Religious school domination. Another telling fact about the new government regards educational background. Ten ministers, along with Erdogan himself, were educated in Imam-Hatip schools. Established by the Turkish state in 1951, Imam-Hatip schools are parochial institutions that were initially designed to train government-employed imams, but later, under conservative governments such as the AKP, they turned into publicly funded religious-focused alternatives to the traditional public secular schools. Historically, the Imam-Hatip schools educated less than 5 percent of Turkey's student population, but this figure has jumped to more than 10 percent under AKP rule. The high Imam-Hatip representation in the Yildirim cabinet reflects the government's political antecedents in blending religion, government, and education. A case can also be made that Turkey's Imam-Hatip system has been too successful for its own good, raising the cadres that have torn down the country's secular political system.
Lack of women. Turkey's twenty-seven-seat cabinet includes only one woman, a worrisome tally for a country aspiring to be a liberal democracy. Unfortunately, this phenomenon is not new with the AKP; none of the eight AKP cabinets since 2002 had more than two women.

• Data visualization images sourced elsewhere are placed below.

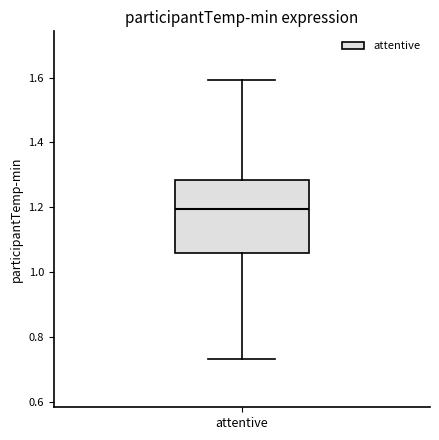

Read this box plot against the y-axis: the position of the median line, the range covered by the box, and the ends of both whiskers. The values are not printed on the chart, so give them approximately, as read against the axis.

median 1.20, box 1.06 to 1.28, whiskers 0.74 to 1.60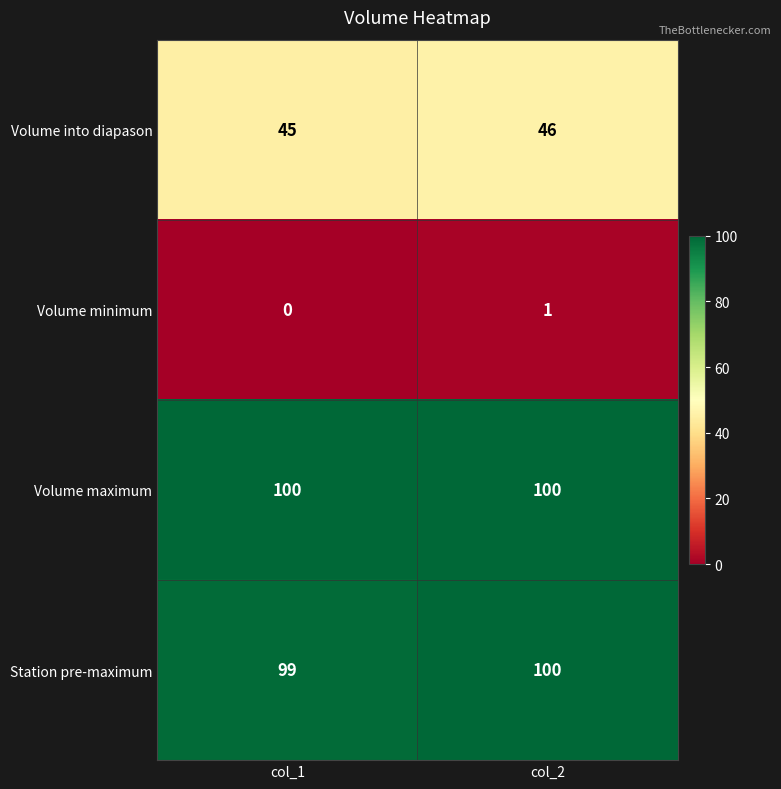

Reading right to left, transcribe all the data shown in this chart.

Volume into diapason: col_2=46	col_1=45
Volume minimum: col_2=1	col_1=0
Volume maximum: col_2=100	col_1=100
Station pre-maximum: col_2=100	col_1=99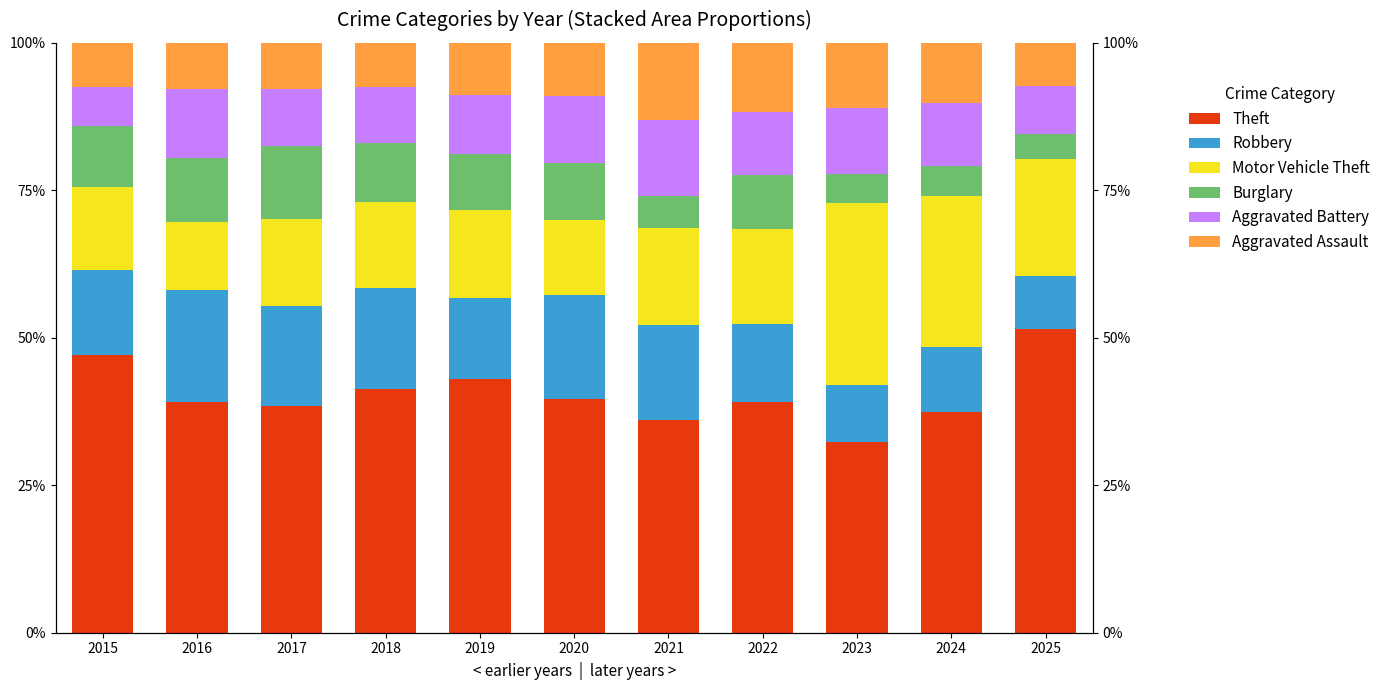

What is the total value across all series at 2025?

1.0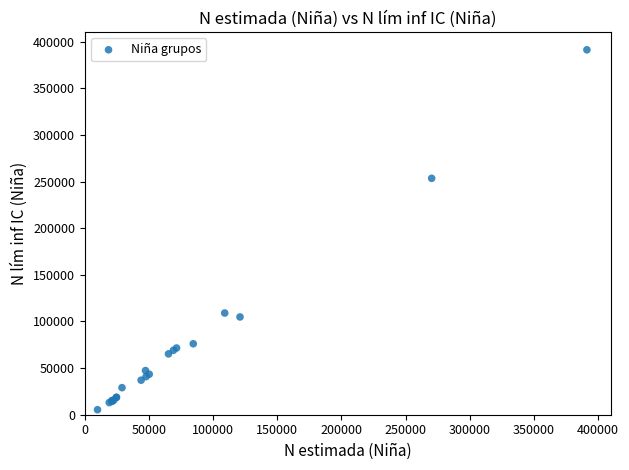

What Y value in the scatter plot is closest to 198272?

253415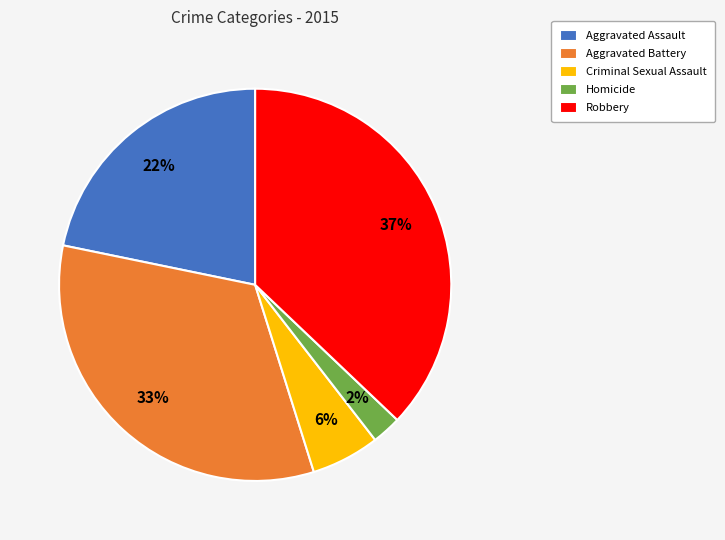

Is the sum of Aggravated Assault and Robbery greater than half?

Yes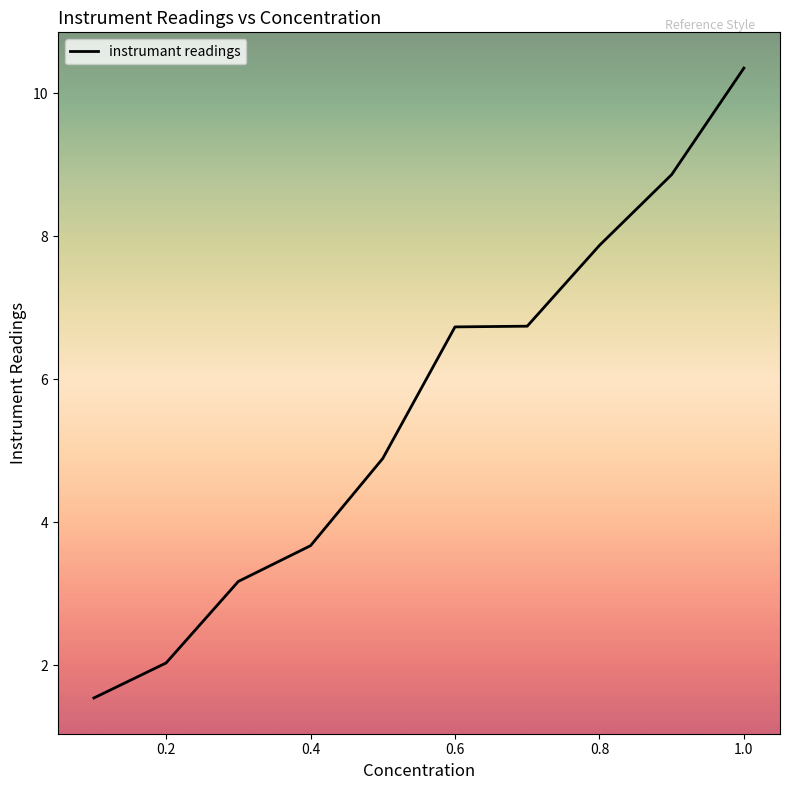

Count the number of values greater than 6.

5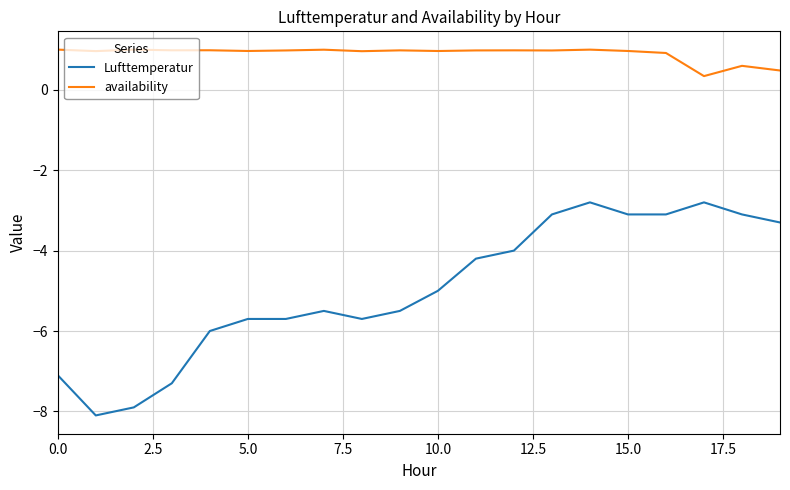

What is the difference between the maximum and minimum values in the availability series?

0.7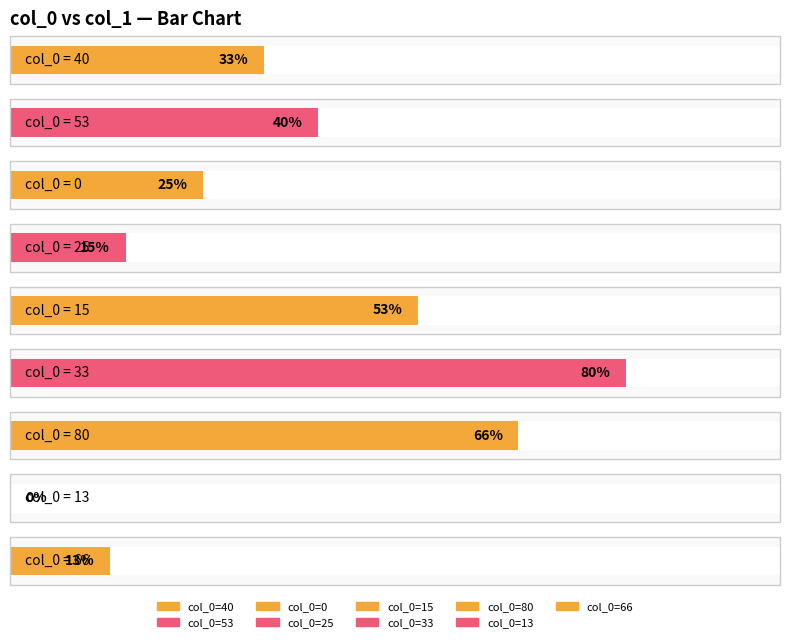

List the labels in order of value, smallest first.

13, 66, 25, 0, 40, 53, 15, 80, 33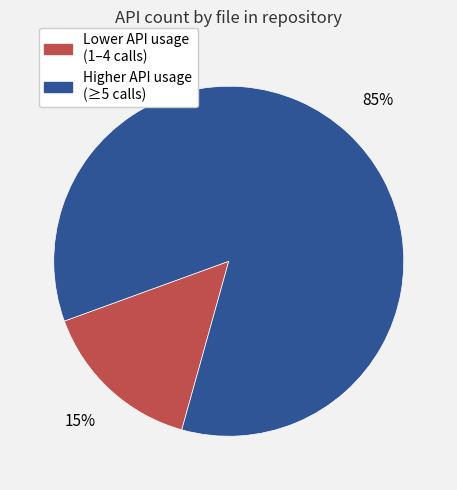

To the nearest percent, what is the average slice percentage?

50%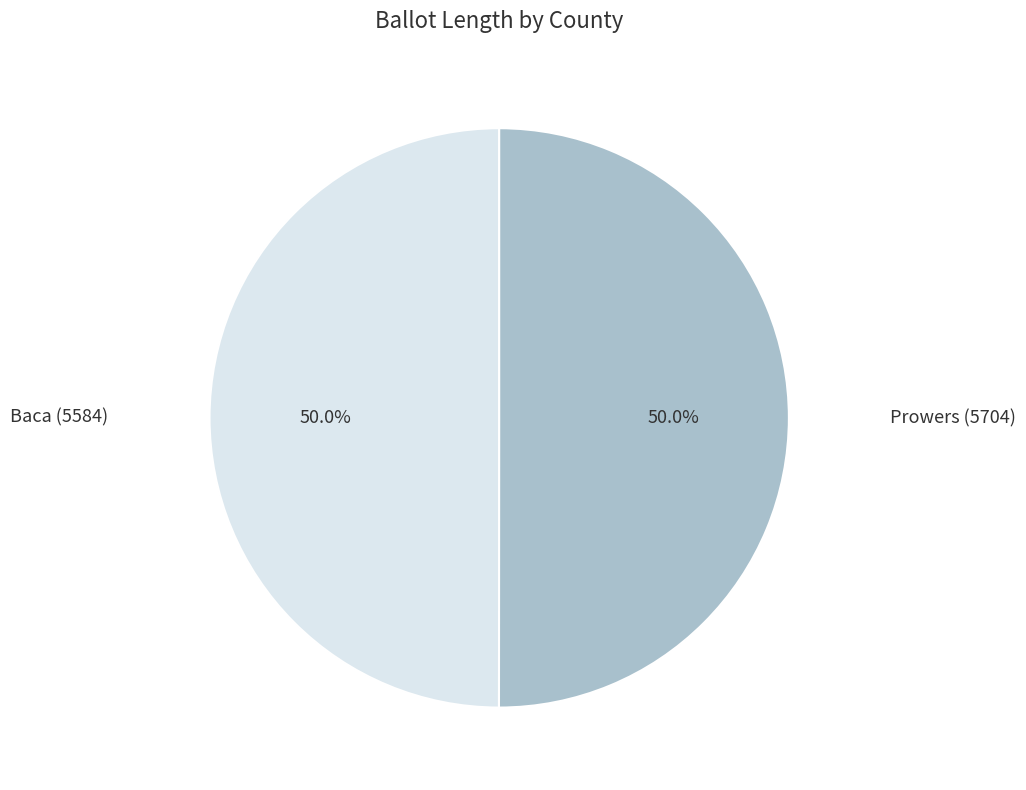

Approximately how many times larger is the value at Baca (5584) compared to Prowers (5704)?

1.0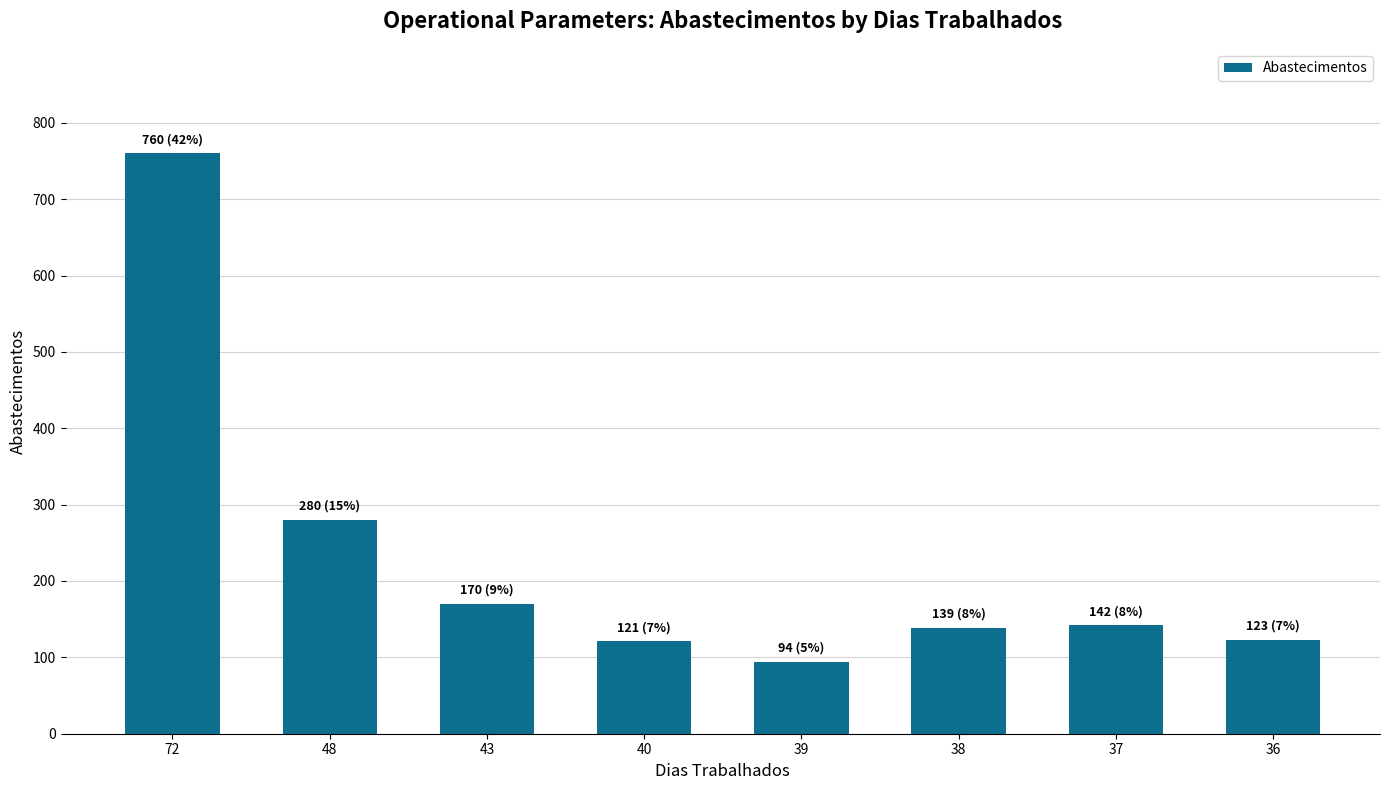

At which label is the value closest to 427?

48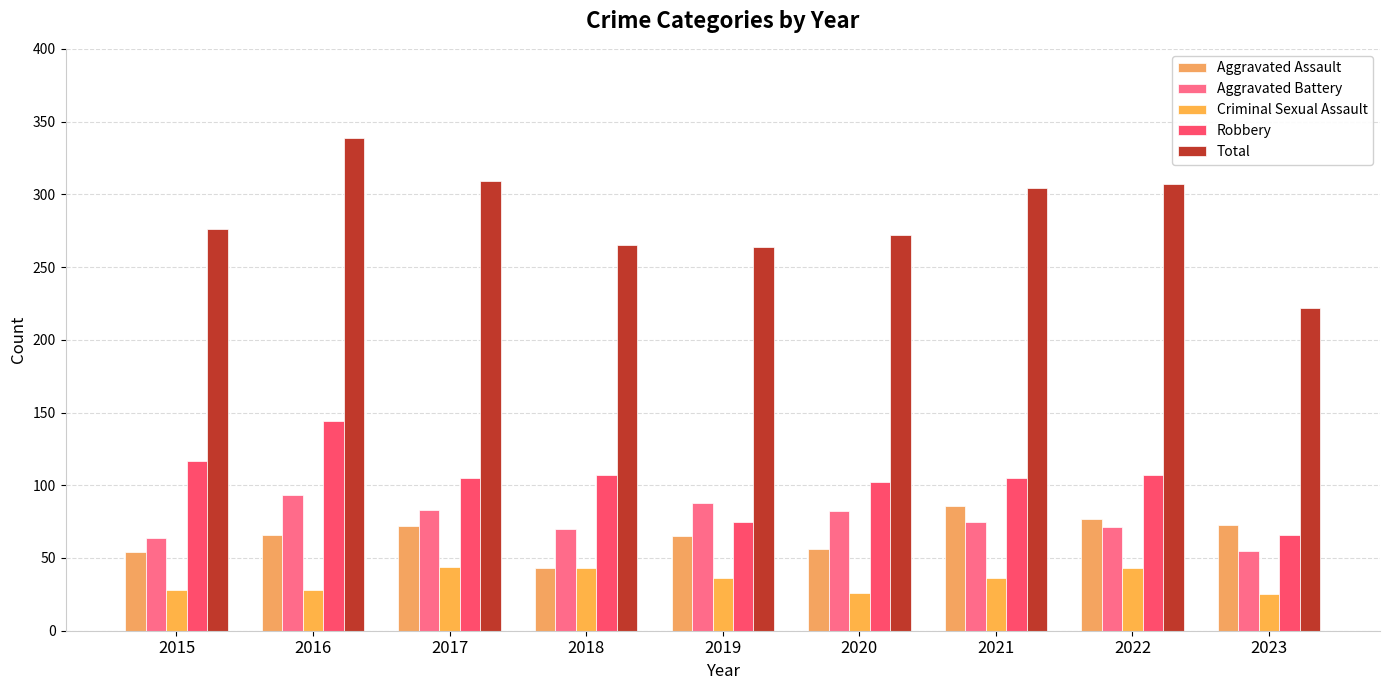

Rank the categories by Total value from lowest to highest.

2023, 2019, 2018, 2020, 2015, 2021, 2022, 2017, 2016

Merchant marines. The new cabinet, interestingly, boasts three ministers with degrees from Istanbul Technical University's School of Maritime Sciences, including Prime Minister Yildirim. The other two are incoming transportation minister Ahmet Arslan and education minister Ismet Yilmaz. Arslan and Yilmaz worked together at the Ministry of Transportation under Yildirim before ascending to their current positions, indicating a minor Yildirim clique in the new cabinet, itself an Erdogan clique.
The new AKP government is regionalist -- dominated as it is by members from the East Black Sea region -- draws heavily from Turkey's small group of religious school graduates, nearly excludes Kurds, and continues to suffer from male domination. These trends point to the exclusion of large segments of the Turkish population from political power under the country's sixty-fifth and, to date, most powerful government in the democratic system.
Having started in 2002 as a broad alliance of the political right and center, representing various constituencies, the party is now simultaneously consolidating power over the Turkish state through President Erdogan while itself becoming an institution unrepresentative of Turkey's political diversity. This reverse trend suggests the emergence of an exclusive governing-party system in Turkey, in which an authoritarian party insists on narrow and total control over all political resources. Washington should monitor this development, which has implications for Turkey's political stability.
Soner Cagaptay is the Beyer Family Fellow and director of the Turkish Research Program at The Washington Institute. Cem Yolbulan is a Yvonne Silverman Research Assistant at the Institute.